Throwback Thursday Jan. 18/18

January 19, 2018.Elva Stoelers.0 Likes.0 Comments

Back In The Day

Published in 2006 in Chicken Soup for the Shoppers Soul

My dad was a traveling salesman and on the road three weeks out of four. He’d come home for weekends, in time to save Mom from cabin fever and to drive us to the supermarket for our weekly shop. On Friday nights we kids would scarf our dinner down and plaster our faces to the front window waiting for Dad’s headlights to appear up the street.

Mom would start early in the day to get ready. She’d put on silk stockings – the real kind – and straighten their seams with spit-slicked fingers. She’s slide bobby pins out of her jet black hair and comb kiss-curls into a fashionable fringe. I loved watching her – the careful way she applied bright red lipstick, the smear of color powdered across her cheeks, the way she used the rim of a teaspoon to curl her eyelashes. I couldn’t wait to grow up and fancy myself like that.

Dad would arrive home with a week’s worth of dust and laundry. He didn’t seem as keen on the shopping adventure as the rest of us as we’d pile into the car like children bent on the circus. He and Mom would exchange glances and kisses, and we’d head off to the store. Dad would doze in the car, fedora propped on his nose.

In retrospect, we probably looked like a bunch of bumpkins, even back in 1959. My brother and sister and I found the automatic doors leading in and out of the supermarket magical, and sometimes got several laps of the circle completed before Mom settled the baby into a buggy and collected us. We’d follow her like a column of reprimanded ducklings, keeping our hands to ourselves and our voices down – our enthusiasm harnessed to a shiver.

We’d be especially good if Gramma was in town for a visit. She’d arrive on the Greyhound, bluish French roll, sensible black pumps and a secret stash of money that she kept hidden in a little white bag pinned inside her brassiere. We could always count on Gramma to dig into the little bag before we’d go to the store. We’d buzz with the anticipation of chocolate Puff cookies or sponge toffee and were never disappointed.

In those days we mainly shopped for staples — puffed wheat, peanut butter, laundry detergent with free towels hidden in the powder. Perishable items were delivered directly to the house. The milkman brought dairy goods to our back door several days a week. The clink of bottles in the chute would cause a stir in the kitchen, and we’d rush to the porch with our last-minute requests. The milkman wore a metal coin belt around his waist and could make perfect change without looking down. A couple of times a week, the bread man would rumble down the street. Mom would walk to the curb with her order and cash in hand. Sometimes he’d dish out day-old donuts to grubby-faced children. The Watkins man sold spices door-to-door from a black suitcase. The Fuller Brush man peddled a variety of products from his black bag.

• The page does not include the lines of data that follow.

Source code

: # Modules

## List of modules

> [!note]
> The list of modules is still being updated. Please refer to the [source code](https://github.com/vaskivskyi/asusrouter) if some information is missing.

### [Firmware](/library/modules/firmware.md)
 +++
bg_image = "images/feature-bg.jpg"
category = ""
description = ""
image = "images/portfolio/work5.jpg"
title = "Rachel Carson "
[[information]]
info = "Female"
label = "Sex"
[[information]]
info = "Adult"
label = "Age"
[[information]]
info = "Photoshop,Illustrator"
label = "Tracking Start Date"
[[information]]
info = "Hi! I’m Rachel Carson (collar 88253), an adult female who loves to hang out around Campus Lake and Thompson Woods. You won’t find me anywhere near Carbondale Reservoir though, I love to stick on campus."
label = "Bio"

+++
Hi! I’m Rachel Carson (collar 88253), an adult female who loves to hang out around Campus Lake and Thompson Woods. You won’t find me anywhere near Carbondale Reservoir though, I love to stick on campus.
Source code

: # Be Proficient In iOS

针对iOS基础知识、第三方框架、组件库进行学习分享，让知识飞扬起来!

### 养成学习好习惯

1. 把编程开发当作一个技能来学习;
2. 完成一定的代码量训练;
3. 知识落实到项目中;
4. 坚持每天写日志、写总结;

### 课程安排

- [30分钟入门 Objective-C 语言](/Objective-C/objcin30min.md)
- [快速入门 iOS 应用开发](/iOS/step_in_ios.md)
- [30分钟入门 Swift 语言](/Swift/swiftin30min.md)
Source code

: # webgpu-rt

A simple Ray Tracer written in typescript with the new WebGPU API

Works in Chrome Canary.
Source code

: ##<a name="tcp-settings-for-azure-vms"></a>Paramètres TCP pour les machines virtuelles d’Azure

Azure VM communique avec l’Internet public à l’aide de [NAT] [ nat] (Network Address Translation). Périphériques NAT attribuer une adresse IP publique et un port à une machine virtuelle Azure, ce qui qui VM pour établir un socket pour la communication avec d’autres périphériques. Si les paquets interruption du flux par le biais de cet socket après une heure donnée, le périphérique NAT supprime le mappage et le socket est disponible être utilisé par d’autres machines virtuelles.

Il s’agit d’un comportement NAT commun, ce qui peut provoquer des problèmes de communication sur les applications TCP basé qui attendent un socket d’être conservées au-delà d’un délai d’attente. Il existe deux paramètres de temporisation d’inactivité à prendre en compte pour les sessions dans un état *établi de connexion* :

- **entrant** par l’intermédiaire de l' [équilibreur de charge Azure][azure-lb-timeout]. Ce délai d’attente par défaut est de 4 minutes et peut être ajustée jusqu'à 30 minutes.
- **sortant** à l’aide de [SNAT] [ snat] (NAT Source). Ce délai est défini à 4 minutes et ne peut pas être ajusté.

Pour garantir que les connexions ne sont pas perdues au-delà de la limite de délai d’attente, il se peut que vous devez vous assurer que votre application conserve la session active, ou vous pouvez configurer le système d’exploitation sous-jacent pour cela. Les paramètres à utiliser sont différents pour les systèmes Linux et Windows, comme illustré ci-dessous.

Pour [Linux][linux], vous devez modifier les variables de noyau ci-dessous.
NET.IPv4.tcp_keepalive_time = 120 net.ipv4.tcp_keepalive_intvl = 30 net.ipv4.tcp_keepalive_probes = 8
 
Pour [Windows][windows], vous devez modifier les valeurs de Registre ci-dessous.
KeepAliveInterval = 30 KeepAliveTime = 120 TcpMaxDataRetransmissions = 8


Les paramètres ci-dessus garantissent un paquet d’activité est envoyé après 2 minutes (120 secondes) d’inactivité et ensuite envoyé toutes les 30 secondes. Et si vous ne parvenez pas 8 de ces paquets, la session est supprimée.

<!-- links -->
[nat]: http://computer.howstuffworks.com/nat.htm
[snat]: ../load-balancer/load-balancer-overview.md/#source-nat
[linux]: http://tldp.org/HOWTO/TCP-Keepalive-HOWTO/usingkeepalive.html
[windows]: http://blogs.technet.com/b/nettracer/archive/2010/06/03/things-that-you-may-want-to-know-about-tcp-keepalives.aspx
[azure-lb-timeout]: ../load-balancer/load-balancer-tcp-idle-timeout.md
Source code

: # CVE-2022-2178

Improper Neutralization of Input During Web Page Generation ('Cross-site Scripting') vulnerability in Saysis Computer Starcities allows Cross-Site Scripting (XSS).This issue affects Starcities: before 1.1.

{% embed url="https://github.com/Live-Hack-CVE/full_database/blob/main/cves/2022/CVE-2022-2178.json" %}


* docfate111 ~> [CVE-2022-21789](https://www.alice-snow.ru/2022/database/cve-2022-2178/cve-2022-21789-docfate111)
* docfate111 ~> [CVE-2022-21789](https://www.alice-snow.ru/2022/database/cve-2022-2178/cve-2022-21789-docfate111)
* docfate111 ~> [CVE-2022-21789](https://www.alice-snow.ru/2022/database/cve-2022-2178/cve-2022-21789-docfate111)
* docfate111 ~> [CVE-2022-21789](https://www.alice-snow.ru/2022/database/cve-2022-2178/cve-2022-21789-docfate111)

It was a friendly way to shop; Mom was on a first-name basis with most everyone. The cashiers at the store made small talk while they processed our groceries. They were interested in the weirdest stuff- what recipe Mom was whipping up for Sunday dinner or what the weather might be like for the weekend. They’d always ask the questions with a smile on their faces and a genuine interest in the answer. They handled the most personal items with enviable nonchalance. Boxes of feminine hygiene products were bagged before the reached the bag boy.

Dad had an uncanny knack of appearing at the cash register just in time to pay the bill. I guess he was peeking from under his fedora while we thought he slept. When we got home, he would carry the paper bags into the house four at a time. He’d head back to the car for the baby and the kid who was pretending to sleep. He nestled the baby safely on one arm and fling the mock sleeper over his other shoulder like a sack of potatoes. The sleeper invariably giggled all the way inside and always woke up just as Mom pulled of his or her shoes and tried to tuck the pretender into bed.

Thinking back on those days, I realize that our grocery shopping adventures were some of the highlights of my childhood. They were family time when family time was scarce. They were also the prelude to whatever the weekend held for Mom and Dad. For years I thought the silk stockings and dolling up my mother used to do was for the benefit of the people at the store — I know better now.